В тот майский день в госпитале находились лишь медперсонал и прапорщик, дежурный по части. Пациентов в отделении было немного, накануне праздников состоялась большая выписка. Вечером Петровский посетил медсанбат: обошел палаты, заглянул на кухню – проверить праздничное меню, затем зашел в дежурку. Присел, хотел закурить, но замер, услышав слова прапорщика:

– Все работа и работа, о личной жизни некогда подумать. Вы здесь, на службе, а жена ваша праздник отмечает. Видел, как она и ее подруга, жена нашего терапевта, поднимались в квартиру хирурга Егорова. У него вроде день рождения…

Петровский побледнел, схватил кобуру и вылетел из комнаты. Пятиэтажка, где жил именинник, была рядом с медсанбатом.

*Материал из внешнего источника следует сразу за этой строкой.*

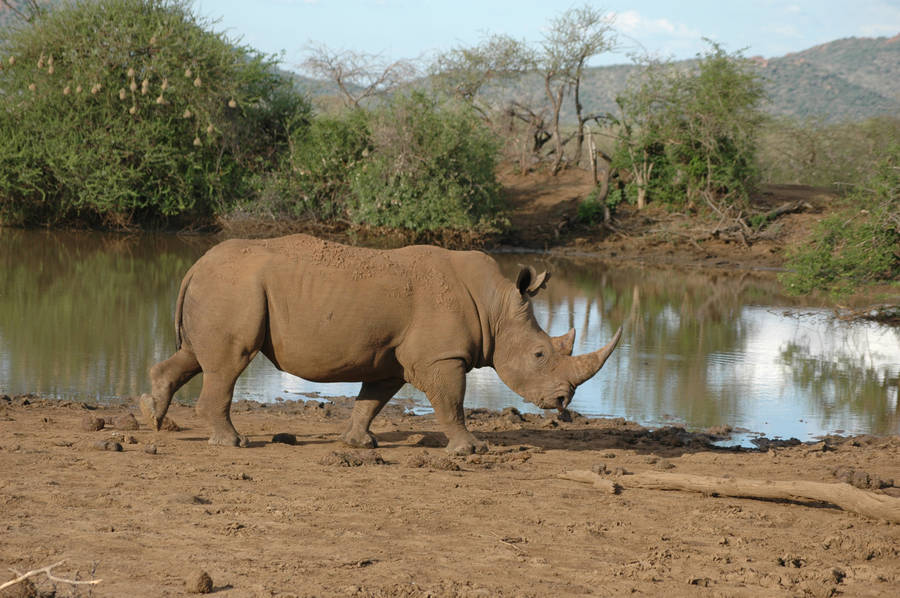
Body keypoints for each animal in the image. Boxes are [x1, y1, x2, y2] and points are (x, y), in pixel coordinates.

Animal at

Через несколько минут он оказался у двери квартиры, за которой звучали музыка, смех, разговоры – позвонил, и щелкнул замок. Выстрел первый, второй, третий… Первым рухнул начфин Пак, оказавшийся в коридоре и открывший дверь: он попал на день рождения случайно – приехал в часть с финансовой проверкой и остался до вечера, чтобы со всеми поздравить Егорова. Следом выстрел в живот терапевта Григорьева – зажав рану, тот опустился у стены на пол. Третьему гостю, лейтенанту, пуля попала в плечо и грудь – увозили живого. Все произошло так быстро, что никто ничего понять не успел. Квартиру заполнили крики и плач. Виновник торжества, как говорили, вышел в тот момент на балкон, а женщины, в том числе жена Петровского с ребенком, находились в комнате. После третьего выстрела начальник медсанбата ушел – назад, в дежурку госпиталя, там положил пистолет на стол и позвонил в комендатуру: «Приезжайте, я убил людей…»

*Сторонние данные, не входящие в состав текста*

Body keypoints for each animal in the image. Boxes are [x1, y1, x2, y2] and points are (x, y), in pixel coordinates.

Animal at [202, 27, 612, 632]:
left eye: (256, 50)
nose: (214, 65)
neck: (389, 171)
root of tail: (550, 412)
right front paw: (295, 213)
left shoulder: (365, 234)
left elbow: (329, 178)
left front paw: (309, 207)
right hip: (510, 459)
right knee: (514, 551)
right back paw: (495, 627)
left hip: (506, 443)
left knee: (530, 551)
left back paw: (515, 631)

Дальше все закрутилось, как в мясорубке. Полетели головы у начальства округа, расформировали штат медсанбата – заменили почти всех докторов. Одна за другой комиссии, следствие, допросы… Погибших похоронили, выживших комиссовали из армии. Жен с детьми отправили «в никуда» – к родным на Украину, в Белоруссию, в Сибирь. Ни квартир у них, ни пособий, ни пенсий. У многих судьба была сломана навсегда. Петровского судили, приговорили к пожизненному сроку.

Жители округа, жены военнослужащих винили во всем начальство ДВО, ведь там знали о напряженных отношениях в части, но не реагировали на рапорты Петровского с просьбой перевести его на Украину, где жила его одинокая больная мать (об истинной причине умалчивал). И вот – страшный результат равнодушия высших чинов к подчиненным.

Другой мир

На Дальнем Востоке прожили одиннадцать лет. Следующее место службы на пять лет – Венгрия. Там Коля пошел в первый класс и проучился четыре года.

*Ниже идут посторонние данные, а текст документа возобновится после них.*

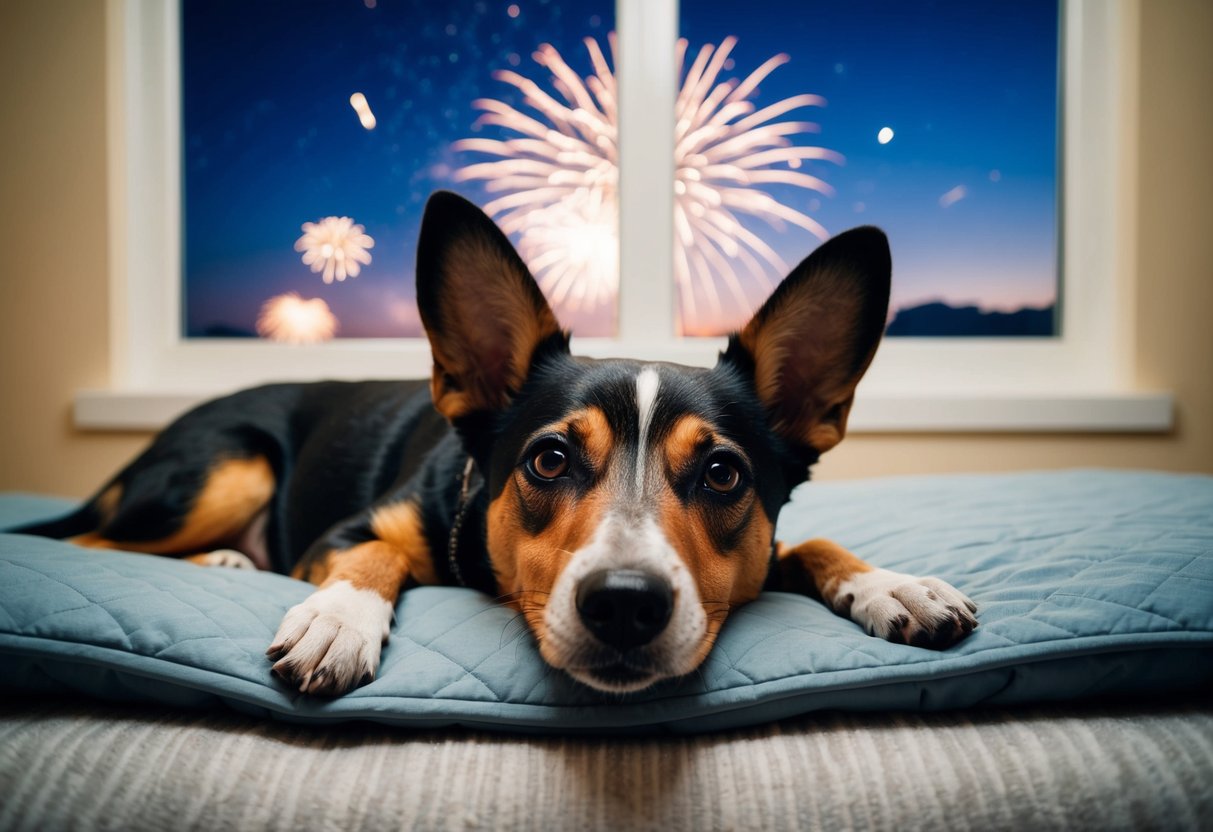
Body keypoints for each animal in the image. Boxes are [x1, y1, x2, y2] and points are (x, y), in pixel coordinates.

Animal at [18, 190, 975, 698]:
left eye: (722, 473)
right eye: (548, 460)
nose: (624, 605)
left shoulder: (760, 545)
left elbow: (809, 543)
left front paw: (891, 584)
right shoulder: (342, 534)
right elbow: (373, 557)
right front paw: (336, 619)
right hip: (226, 466)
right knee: (90, 540)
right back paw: (220, 561)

Мы в новый мир окунулись: красивая и самобытная страна, теплый климат круглый год. Другая культура, странный язык – нам все было интересно. В свободное время, особенно первые годы, много гуляли по городу Секешфехервару, бывшей столице страны под названием Альба Регия – рассматривали архитектуру, скверы, бегали по супермаркетам. Ходили с детьми в кино и музеи, в парки развлечений и бассейны. Я впервые попала на концерт известной рок-группы AС/DС и испытала потрясение музыкой и исполнением.

Секеш, как мы называли город между собой, остался в нашей памяти, как один из любимых городов. Расположен между Будапештом и озером Балатон. Здесь сохранились памятники Римской империи – акведуки, древние развалины с устройствами для казни и наказаний: каменные мешки-колодцы, куда сбрасывали женщин, изменивших своим повелителям. Турецкие бани, цветочные часы.

И Будапешт нас покорил красотой. Мы ездили за покупками в Пражский квартал, где продавалась эксклюзивная одежда, капельное серебро, очки в модной оправе. А на улице Ракоши был книжный магазин, где на полках стояли книги на русском и европейских языках, продавались грампластинки и кассеты с записями популярной музыки. Цены на книги впечатляли – стоили как костюм в бутике. Но я приобрела замечательные альбомы по искусству. И ресторан «Максим» в Будапеште был по типу парижского с варьете. Для нас, советских, это было что-то фантастическое. Роскошные витрины магазинов, яркая реклама, изобилие товаров… Туристы набирали полные сумки, но это было понятно – у нас заложенная генетическая память о голоде. Очень скоро мне все стало казаться обычным, будто так было всегда. Я помню, как непривычно было видеть фасовки по 100—200 граммов в красивых упаковках – что это для семьи из четырех человек?! Уже через три месяца я спокойно ходила по магазинам, выбирала, так же как местные, искала скидки, распродажи. Денег хватало на все.